Ölümden öteye köy olmadığını yakınlarımızı, dostlarımızı, arkadaşlarımızı, tanıdığımız, tanımadığımız değerlerimizi ahrete yolcu ettikçe daha çok anlıyoruz.
Falan öldü, filan öldü ve bir gün de diyeceğiz ki; “ölen benmişim”…
Bu kadar net, bu kadar gerçek!
“Her canlı nefis ölümü tadacaktır”.
“Ölmeden önce ölünüz”. Allah böyle buyuruyor.
Ölmeden ölmeği; ölüm gelmeden önce kendini düzeltmek olarak algılıyorum.
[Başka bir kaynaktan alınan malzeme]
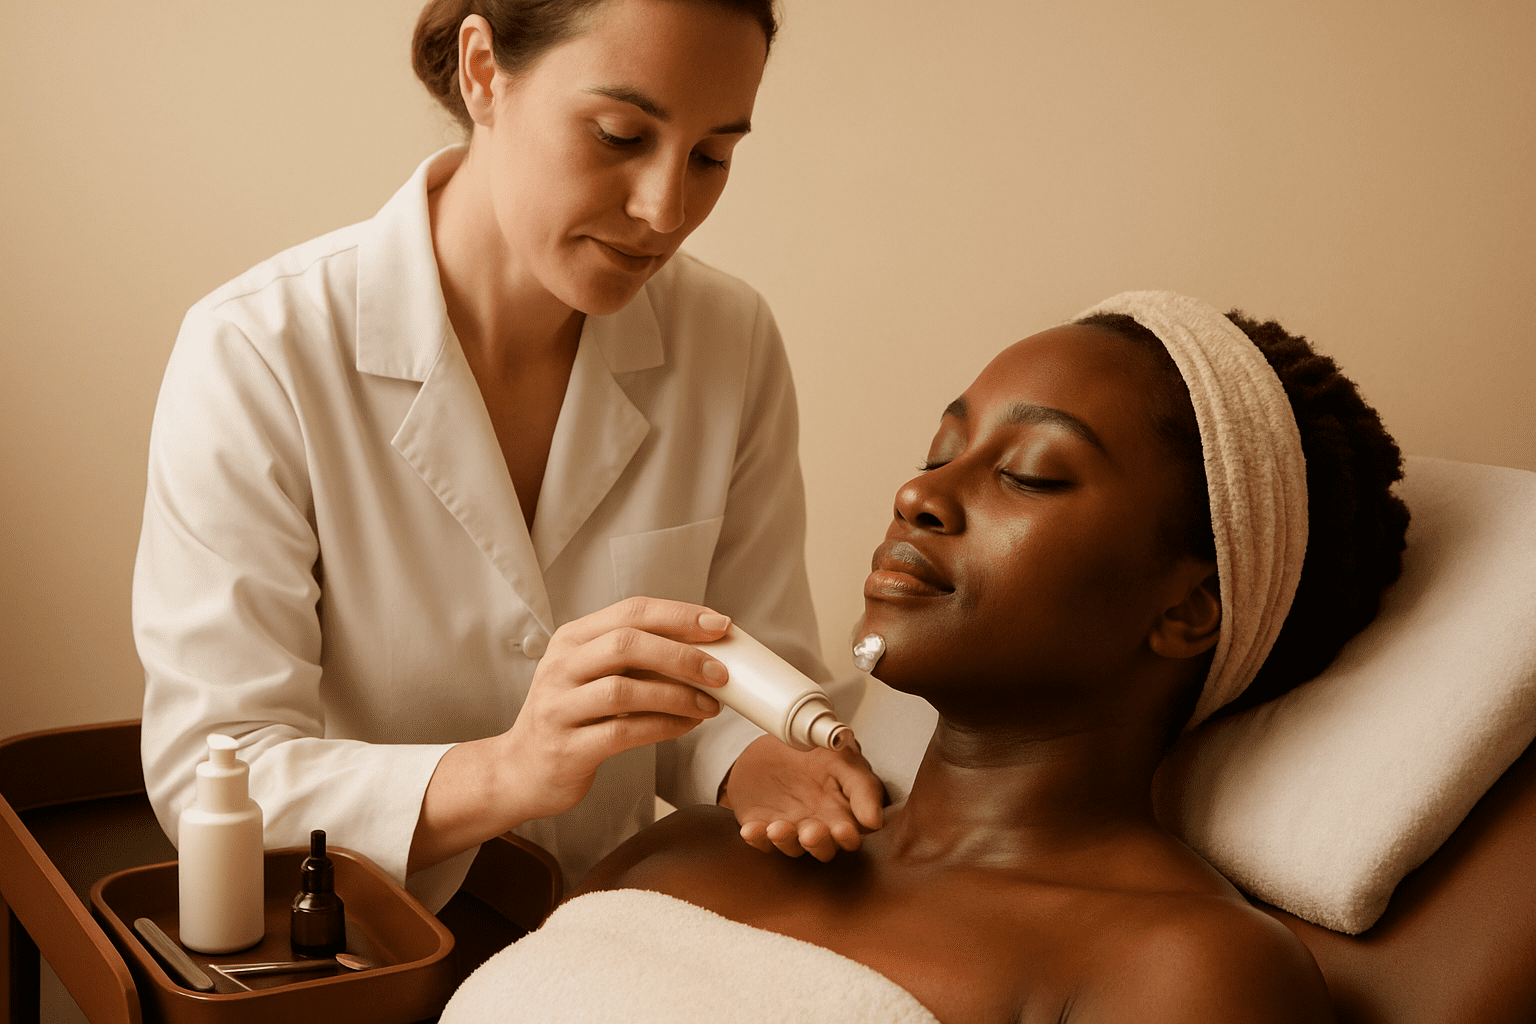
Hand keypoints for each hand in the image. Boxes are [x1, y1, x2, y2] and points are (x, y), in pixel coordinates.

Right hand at [410, 597, 731, 872]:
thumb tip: (705, 648)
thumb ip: (637, 659)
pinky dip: (663, 727)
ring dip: (678, 696)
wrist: (521, 770)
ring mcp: (559, 708)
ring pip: (625, 690)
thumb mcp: (594, 675)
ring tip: (710, 706)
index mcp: (572, 639)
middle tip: (722, 672)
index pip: (631, 611)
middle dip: (682, 655)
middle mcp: (560, 666)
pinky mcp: (566, 748)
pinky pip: (623, 732)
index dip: (679, 615)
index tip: (720, 625)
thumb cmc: (573, 716)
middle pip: (627, 644)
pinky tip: (686, 726)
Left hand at [720, 734, 885, 861]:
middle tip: (811, 833)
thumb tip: (875, 821)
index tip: (844, 831)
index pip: (850, 836)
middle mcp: (817, 826)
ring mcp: (790, 828)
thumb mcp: (843, 759)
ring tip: (778, 828)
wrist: (777, 739)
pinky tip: (751, 829)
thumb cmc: (817, 752)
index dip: (847, 837)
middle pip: (822, 848)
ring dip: (784, 840)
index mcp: (841, 814)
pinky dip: (755, 836)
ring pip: (791, 847)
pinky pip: (759, 839)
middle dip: (817, 843)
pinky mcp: (762, 826)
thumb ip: (862, 787)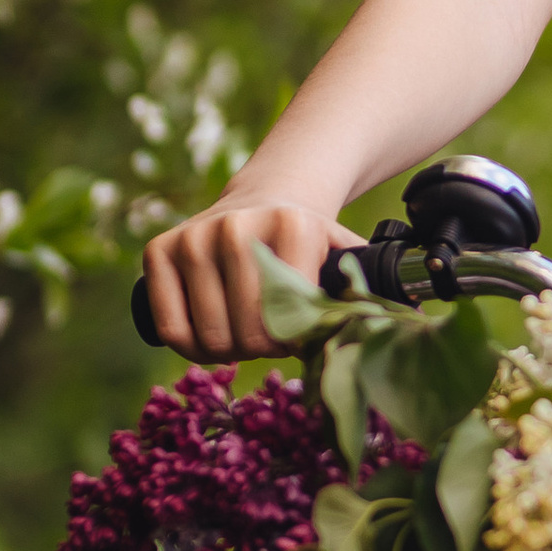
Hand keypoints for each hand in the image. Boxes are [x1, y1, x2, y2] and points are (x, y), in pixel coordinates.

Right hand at [139, 197, 358, 360]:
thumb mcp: (341, 254)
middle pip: (246, 334)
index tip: (299, 337)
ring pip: (207, 338)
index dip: (294, 343)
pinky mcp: (158, 249)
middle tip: (270, 340)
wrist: (265, 198)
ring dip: (228, 352)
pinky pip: (169, 329)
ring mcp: (192, 237)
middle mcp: (235, 227)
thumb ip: (361, 288)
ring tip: (245, 336)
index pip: (288, 321)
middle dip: (261, 350)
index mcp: (290, 226)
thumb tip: (393, 324)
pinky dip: (191, 348)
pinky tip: (211, 339)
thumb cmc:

Çünkü ölüler zarar veremez, ölüler artık haram yiyemez, ölüler artık gıybet edemezler, mal biriktiremezler, başkalarının haklarını yiyemezler, başkalarının ne malına ne canına zarar veremezler.
Ölmeden önce ölmeği böyle biliyorum.
Ölmeden önce ahret için biriktirdiğin ibadetlerden, hayır ve hasenattan, Allah’ın rızası için yaptıklarından başka bir şey götüremezsin.
Ha bir tek şey müstesna; burada insanların sen gittikten sonra senin hakkında yaptıkları dualar, razılıklarını dile getirmeleri, senin için gizli yaptıkları Allah’tan af ve mağfiret dilemeleri ve bir de okudukları Fatihalar!
Ya bizden sonra bizden razı değillerse, ya üzerimizde kul hakkı varsa, ya yaptığımız kötülüklerle anılıyorsak; orada derdimizi kime anlatabiliriz?
Bir insanın canına kıymışsak, malını gasp etmişsek, üzerimizde beytül mal varsa; bizden çok yakınlarımız dışında kimse razı değilse, hatta ve hatta ölümümüze sevinenler varsa; Allah’a karşı nasıl bir yüzle hesap vereceğiz?
İnsan başkalarına faydalı olandır. Herkese faydalı olan insan, insandır. Zarar verenleri konuşmuyoruz, onların zaten ciddi bir sıkıntı içinde olacağını ayetler ve hadislerden biliyoruz.
Elinde olduğu halde başkalarına iyilik etmemek de çok doğru bir davranış olmasa gerek! Bu da bir çeşit zararlılıktır.
Birisinin “Allah razı olsun” demesi kadar önemli dua var mıdır?
Siyasi istikbalimiz veya maddi kazançlarımız için gösterdiğimiz çabaları ne zaman terk edeceğiz. Çetrefilli, dolambaçlı, zikzaklı çizdiğimiz hedefleri yakalamak için yolların sonuçta bizi insanlığa ve İlahi rızaya taşımadığını bilerek çok kısıtlı olan zamanımızı katlediyoruz, değer mi?
Ahrete göçenlerin bir kısımları için yazılı ve sosyal medyada ne güzel sözler, ne güzel şahitlikler duyuyoruz; ne güzel.
Dünyası ve ahreti için şahitler görüyoruz; ne güzel.
Ya insanlara zarar verenler, cinayet işleyip, hırsızlık yapıp ya da hırsızlığı menfaati için gizleyip taraf olanların hali ne olacak? Komşusu, akrabası, arkadaşı, iş arkadaşı razı olmayanlar? Ahlakı, huyu kötü olanlar, insanlarla geçinemeyenler, egosuna yenik düşenler?
Ölen benmişim; dediğimizde; orada arkamızda insanlardan, melaikelerden şahitlerle mahkeme olacağımızı unutmak ne kötü!
Her an Allah’ın huzurunda değil miyiz? Başka şahide gerek var mı?
Sıklıkla hemen her gün ölüm haberleri geliyor, niye kendime uzak tutuyorum ölümü? Şeytanın görevi bu olsa gerek! Yaptığım kötülükleri, iyilik yapmamalarımı bana iyi ve güzel işlermiş gibi gösteriyor!
Ölüm bilincimizde, ahret bilincimizde oldukça fazla yanlış bilgiler mevcut ya da inancımızın bilincine ulaşmamız gerekiyor.
Bilinçsiz Müslümanlık, Müslümanlık değildir.
Ölüm korkusu ibadettir ve ölümden ziyade hesap veremeyeceğimiz günahlarımızdan kurtulmanın yolu olan tövbe etmek, kulların haklarını bir bir herkese iade etmek!
Ölüm bilinci, hayat ve memat hakkında kişinin gerçekten inanıp sorumluluk alması insanları dünyada ve ahrette büyük sıkıntılardan kurtaracağını Allah’tan diliyor ve umuyorum.